Where Do We Draw the Line?
The line between free speech and prohibited speech is being redrawn almost daily. What will it do to us as a society?
The Prime Minister levels slurs at those who oppose his far-left fringe referendum agenda for the country. He's wrong on all counts.
The Prime Minister says I am part of a far-right fringe.
I can safely presume he wasn't referring to my haircut but to the fact that my political compass points in a different direction.
That's not too hard a marker, given Anthony Albanese has spent his entire adult life in the far left of the Labor Party.
He probably considers some of the Labor Party to be far-right fringe dwellers too.
His statements were made as he targeted Senator Michaelia Cash for coming on my Sky News program and saying this:
'If we put the voice in the constitution, we effectively announcing an apartheid-type state."
The only problem is that Cash never said it. I did.
That the Prime Minister would get such a thing wrong is appalling, but the attempt to weaponise and stop the use of the word apartheid is just as bad.
I can perfectly understand why the proponents of The Voice don't want it used concerning their racist and divisive constitutional change. It conjures up images of the segregated political system operating in South Africa for so many decades.
Strangely, the same hard-left fringe who don't want it used about their own proposals is often happy to level the accusation against Israel when it suits them.

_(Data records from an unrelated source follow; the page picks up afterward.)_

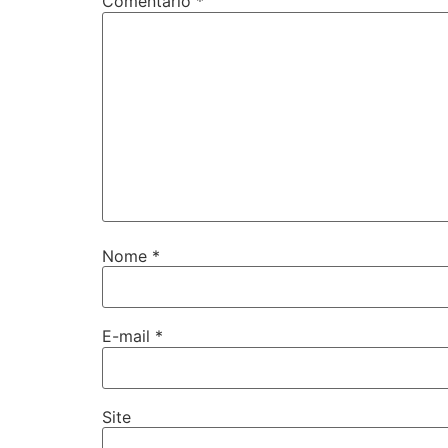
Comentário
*
Nome
*
E-mail
*
Site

That's another glaring example of the hypocrisy of the Left.
But despite their protests, Apartheid is the right word for what is being proposed.
Once you do away with some of the egregious evils of the South African regime, you are left with a definition of the term, which essentially means rule by the minority.
Here's how Wikipedia describes it.
"A society dominated politically, socially, and economically through minoritarianism by the nation's dominant minority white population."